### Task details
Produce an exact copy of the lines from the line that contains "Grâce à une" to the end of the listing below.

### Records
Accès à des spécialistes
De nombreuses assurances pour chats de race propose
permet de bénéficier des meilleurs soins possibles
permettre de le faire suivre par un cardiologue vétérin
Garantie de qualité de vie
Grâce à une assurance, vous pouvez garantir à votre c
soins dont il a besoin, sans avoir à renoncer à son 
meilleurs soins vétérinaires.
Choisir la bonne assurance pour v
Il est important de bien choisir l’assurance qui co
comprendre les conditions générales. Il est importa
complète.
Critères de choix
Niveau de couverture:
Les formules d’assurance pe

### Solution for this exercise
Grâce à une assurance, vous pouvez garantir à votre c
soins dont il a besoin, sans avoir à renoncer à son 
meilleurs soins vétérinaires.
Choisir la bonne assurance pour v
Il est important de bien choisir l’assurance qui co
comprendre les conditions générales. Il est importa
complète.
Critères de choix
Niveau de couverture:
Les formules d’assurance pe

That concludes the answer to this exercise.